> _Questions to answer_:
(1) Decide whether each statement agrees with the HKFR architecture page below. Answer yes or no for each, quoting the deciding words of the page.
(a) HKFR's frontend uses Next.js 15 with the Pages Router.
(b) PostgreSQL is one of the components in the Data Layer.
(c) Client-Side Routing is credited with progressive page loading.
(2) Turn the paragraph of the HKFR architecture page that begins "HKFR follows a modern, cloud-native architecture" into a short bulleted list that keeps its main facts.
(3) Name every feature listed under "Key Frontend Features" in the HKFR architecture page below.

Skip to content

Architecture Deep Dive

Understanding HKFR's technical architecture and design decisions.

System Architecture Overview

HKFR follows a modern, cloud-native architecture designed for scalability, security, and maintainability.

graph TB
    subgraph "Client Layer"
        A[Web Browser]
        B[Mobile Browser]
    end

    subgraph "CDN & Load Balancing"
        C[GCP Load Balancer]
        D[HTTPS Termination]
    end

    subgraph "Application Layer"
        E[Next.js Frontend]
        F[Next.js API Routes]
        G[Authentication Middleware]
    end

    subgraph "Business Logic"
        H[Document Management]
        I[User Management]
        J[File Processing]
        K[Export Generation]
    end

    subgraph "Data Layer"
        L[(MongoDB)]
        M[(PostgreSQL)]
        N[Google Cloud Storage]
    end

    subgraph "External Services"
        O[Email Service]
        P[AI Services]
        Q[Pandoc Processing]
    end

    A --> C
    B --> C
    C --> D
    D --> E
    E --> F
    F --> G
    G --> H
    G --> I
    H --> J
    I --> K
    J --> L
    J --> M
    K --> N
    F --> O
    F --> P
    J --> Q

Application Architecture

Frontend Architecture (Next.js 15)

HKFR uses Next.js 15 with the App Router for a modern, performant frontend:

Frontend Structure:
├── App Router (src/app/)
│   ├── Page Components
│   ├── Layout Components
│   ├── Loading States
│   └── Error Boundaries
├── UI Components (src/app/ui/)
│   ├── Reusable Components
│   ├── Form Components
│   └── Layout Components
└── Client-Side State
    ├── React State
    ├── Context API
    └── Local Storage

Key Frontend Features

  • Server-Side Rendering (SSR): Improved SEO and initial load performance
  • Client-Side Routing: Fast navigation between pages
  • Streaming: Progressive page loading
  • Automatic Code Splitting: Optimized bundle sizes
  • Image Optimization: Next.js built-in image optimization

Backend Architecture (Next.js API Routes)

> _Input data_:
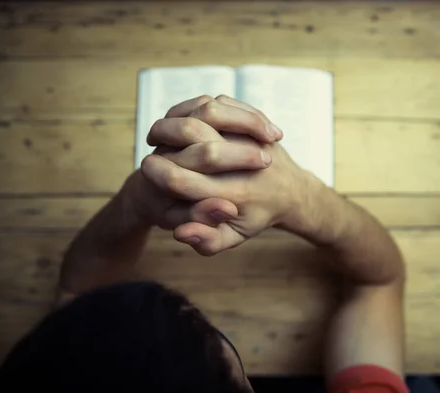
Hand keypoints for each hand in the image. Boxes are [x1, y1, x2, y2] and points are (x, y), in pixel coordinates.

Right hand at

> _Response list_:
(1)
(a) No: "HKFR uses Next.js 15 with the App Router for a modern, performant frontend"
(b) Yes: "M[(PostgreSQL)]"
(c) No: "Client-Side Routing: Fast navigation between pages"

(2)
- HKFR's architecture is modern and cloud-native.
- It is designed for scalability.
- It is designed for security.
- It is designed for maintainability.

(3)
- Server-Side Rendering (SSR)
- Client-Side Routing
- Streaming
- Automatic Code Splitting
- Image Optimization